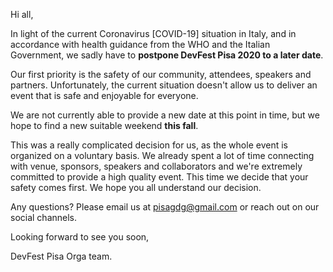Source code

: Hi all,

In light of the current Coronavirus [COVID-19] situation in Italy, and in accordance with health guidance from the WHO and the Italian Government, we sadly have to **postpone DevFest Pisa 2020 to a later date**. 

Our first priority is the safety of our community, attendees, speakers and partners. Unfortunately, the current situation doesn't allow us to deliver an event that is safe and enjoyable for everyone.

We are not currently able to provide a new date at this point in time, but we hope to find a new suitable weekend **this fall**.

This was a really complicated decision for us, as the whole event is organized on a voluntary basis. We already spent a lot of time connecting with venue, sponsors, speakers and collaborators and we're extremely committed to provide a high quality event. This time we decide that your safety comes first. We hope you all understand our decision.

Any questions? Please email us at [pisagdg@gmail.com](mailto:pisagdg+devfest@gmail.com) or reach out on our social channels.

Looking forward to see you soon,

DevFest Pisa Orga team.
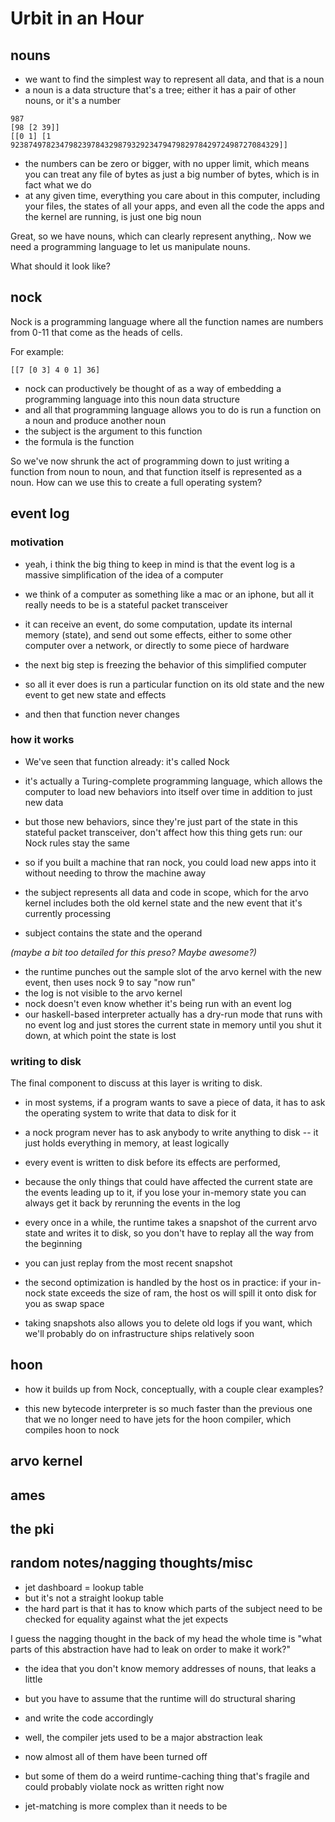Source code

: # Urbit in an Hour

## nouns
* we want to find the simplest way to represent all data, and that is a noun
* a noun is a data structure that's a tree; either it has a pair of other nouns, or it's a number
```
987
[98 [2 39]]
[[0 1] [1 923874978234798239784329879329234794798297842972498727084329]]
```

* the numbers can be zero or bigger, with no upper limit, which means you can treat any file of bytes as just a big number of bytes, which is in fact what we do
* at any given time, everything you care about in this computer, including your files, the states of all your apps, and even all the code the apps and the kernel are running, is just one big noun

Great, so we have nouns, which can clearly represent anything,. Now we need a programming language to let us manipulate nouns. 

What should it look like?

## nock
Nock is a programming language where all the function names are numbers from 0-11 that come as the heads of cells.

For example:
```
[[7 [0 3] 4 0 1] 36]
```

* nock can productively be thought of as a way of embedding a programming language into this noun data structure
* and all that programming language allows you to do is run a function on a noun and produce another noun
* the subject is the argument to this function
* the formula is the function

So we've now shrunk the act of programming down to just writing a function from noun to noun, and that function itself is represented as a noun. How can we use this to create a full operating system?

## event log
### motivation
* yeah, i think the big thing to keep in mind is that the event log is a massive simplification of the idea of a computer

* we think of a computer as something like a mac or an iphone, but all it really needs to be is a stateful packet transceiver

* it can receive an event, do some computation, update its internal memory (state), and send out some effects, either to some other computer over a network, or directly to some piece of hardware

* the next big step is freezing the behavior of this simplified computer
* so all it ever does is run a particular function on its old state and the new event to get new state and effects
* and then that function never changes

### how it works

* We've seen that function already: it's called Nock
* it's actually a Turing-complete programming language, which allows the computer to load new behaviors into itself over time in addition to just new data
* but those new behaviors, since they're just part of the state in this stateful packet transceiver, don't affect how this thing gets run: our Nock rules stay the same
* so if you built a machine that ran nock, you could load new apps into it without needing to throw the machine away

* the subject represents all data and code in scope, which for the arvo kernel includes both the old kernel state and the new event that it's currently processing
* subject contains the state and the operand

*(maybe a bit too detailed for this preso? Maybe awesome?)*
* the runtime punches out the sample slot of the arvo kernel with the new event, then uses nock 9 to say "now run"
* the log is not visible to the arvo kernel
* nock doesn't even know whether it's being run with an event log
* our haskell-based interpreter actually has a dry-run mode that runs with no event log and just stores the current state in memory until you shut it down, at which point the state is lost

### writing to disk
The final component to discuss at this layer is writing to disk.

* in most systems, if a program wants to save a piece of data, it has to ask the operating system to write that data to disk for it
* a nock program never has to ask anybody to write anything to disk -- it just holds everything in memory, at least logically
* every event is written to disk before its effects are performed,
* because the only things that could have affected the current state are the events leading up to it, if you lose your in-memory state you can always get it back by rerunning the events in the log
* every once in a while, the runtime takes a snapshot of the current arvo state and writes it to disk, so you don't have to replay all the way from the beginning
* you can just replay from the most recent snapshot

* the second optimization is handled by the host os in practice: if your in-nock state exceeds the size of ram, the host os will spill it onto disk for you as swap space
* taking snapshots also allows you to delete old logs if you want, which we'll probably do on infrastructure ships relatively soon

## hoon
* how it builds up from Nock, conceptually, with a couple clear examples?

* this new bytecode interpreter is so much faster than the previous one that we no longer need to have jets for the hoon compiler, which compiles hoon to nock

## arvo kernel
## ames

## the pki

## random notes/nagging thoughts/misc
* jet dashboard = lookup table
* but it's not a straight lookup table
* the hard part is that it has to know which parts of the subject need to be checked for equality against what the jet expects

I guess the nagging thought in the back of my head the whole time is "what parts of this abstraction have had to leak on order to make it work?"

* the idea that you don't know memory addresses of nouns, that leaks a little
* but you have to assume that the runtime will do structural sharing
* and write the code accordingly

* well, the compiler jets used to be a major abstraction leak
* now almost all of them have been turned off
* but some of them do a weird runtime-caching thing that's fragile and could probably violate nock as written right now

* jet-matching is more complex than it needs to be
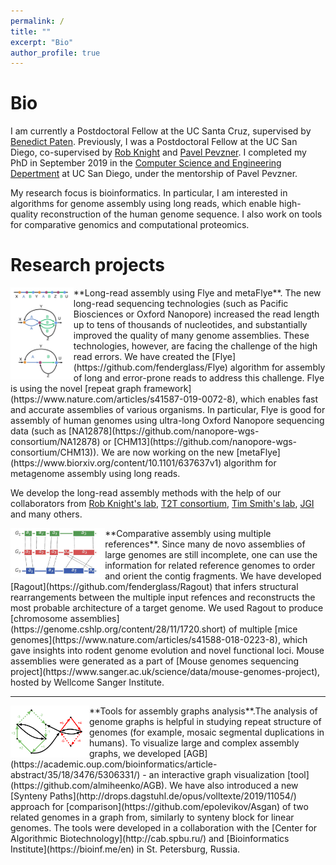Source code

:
 ```yaml
---
permalink: /
title: ""
excerpt: "Bio"
author_profile: true
---
```


Bio
===

I am currently a Postdoctoral Fellow at the UC Santa Cruz, 
supervised by [Benedict Paten](https://cglgenomics.ucsc.edu/).
Previously, I was a Postdoctoral Fellow at the UC San Diego, 
co-supervised by [Rob Knight](https://knightlab.ucsd.edu/) and 
[Pavel Pevzner](https://bioalgorithms.ucsd.edu/). I completed my PhD in September 2019 
in the [Computer Science and Engineering Depertment](https://cse.ucsd.edu/) 
at UC San Diego, under the mentorship of Pavel Pevzner.

My research focus is bioinformatics. In particular, I am interested in algorithms
for genome assembly using long reads, which enable high-quality reconstruction
of the human genome sequence. I also work on tools for comparative genomics and computational proteomics.

Research projects
=================


<img src="../images/flye_graph.png" alt="Flye Graph" style="width:20%;" align="left"/>
**Long-read assembly using Flye and metaFlye**. 
The new long-read sequencing technologies (such as Pacific Biosciences or Oxford Nanopore)
increased the read length up to tens of thousands of nucleotides, and substantially improved
the quality of many genome assemblies. These technologies, however, are facing the challenge
of the high read errors. We have created the [Flye](https://github.com/fenderglass/Flye) algorithm
for assembly of long and error-prone reads to address this challenge.
Flye is using the novel [repeat graph framework](https://www.nature.com/articles/s41587-019-0072-8),
which enables fast and accurate assemblies of various organisms. In particular,
Flye is good for assembly of human genomes using ultra-long Oxford Nanopore sequencing data 
(such as [NA12878](https://github.com/nanopore-wgs-consortium/NA12878) or 
[CHM13](https://github.com/nanopore-wgs-consortium/CHM13)).
We are now working on the new [metaFlye](https://www.biorxiv.org/content/10.1101/637637v1) 
algorithm for metagenome assembly using long reads. 

We develop the long-read assembly methods with the help of our collaborators from 
[Rob Knight's lab](https://knightlab.ucsd.edu/), 
[T2T consortium](https://sites.google.com/ucsc.edu/t2tworkinggroup), 
[Tim Smith's lab](https://www.ars.usda.gov/plains-area/clay-center-ne/marc/gbahru/people/timothy-smith/), 
[JGI](https://jgi.doe.gov/) and many others.


<img src="../images/Ragout.jpg" alt="Ragout" style="width:30%;" align="left"/>
**Comparative assembly using multiple references**. 
Since many de novo assemblies of large genomes are still incomplete, one
can use the information for related reference genomes to order and orient
the contig fragments. We have developed [Ragout](https://github.com/fenderglass/Ragout)
that infers structural rearrangements between the multiple input refences and 
reconstructs the most probable architecture of a target genome. 
We used Ragout to produce [chromosome assemblies](https://genome.cshlp.org/content/28/11/1720.short) 
of multiple [mice genomes](https://www.nature.com/articles/s41588-018-0223-8), 
which gave insights into rodent genome evolution and novel functional loci.
Mouse assemblies were generated as a part of 
[Mouse genomes sequencing project](https://www.sanger.ac.uk/science/data/mouse-genomes-project),
hosted by Wellcome Sanger Institute.

<hr>

<img src="../images/syntenypaths.png" alt="Synteny Paths" style="width:25%;" align="left"/>
**Tools for assembly graphs analysis**.The analysis of genome graphs is helpful 
in studying repeat structure of genomes (for example, mosaic segmental 
duplications in humans). To visualize large and complex assembly graphs,
we developed [AGB](https://academic.oup.com/bioinformatics/article-abstract/35/18/3476/5306331/) - 
an interactive graph visualization [tool](https://github.com/almiheenko/AGB). 
We have also introduced a new [Synteny Paths](http://drops.dagstuhl.de/opus/volltexte/2019/11054/) 
approach for [comparison](https://github.com/epolevikov/Asgan) 
of two related genomes in a graph from, similarly
to synteny block for linear genomes. The tools were developed in a collaboration
with the [Center for Algorithmic Biotechnology](http://cab.spbu.ru/) and
[Bioinformatics Institute](https://bioinf.me/en) in St. Petersburg, Russia.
━━━━━━━━━━━━━━━━━━━━━━━━━━━━━━
YOUR INSTRUCTIONS = Lines that include the word "behaviors" — how many are there in the data? Answer with the number alone.

ANSWER TO THIS EXERCISE = 2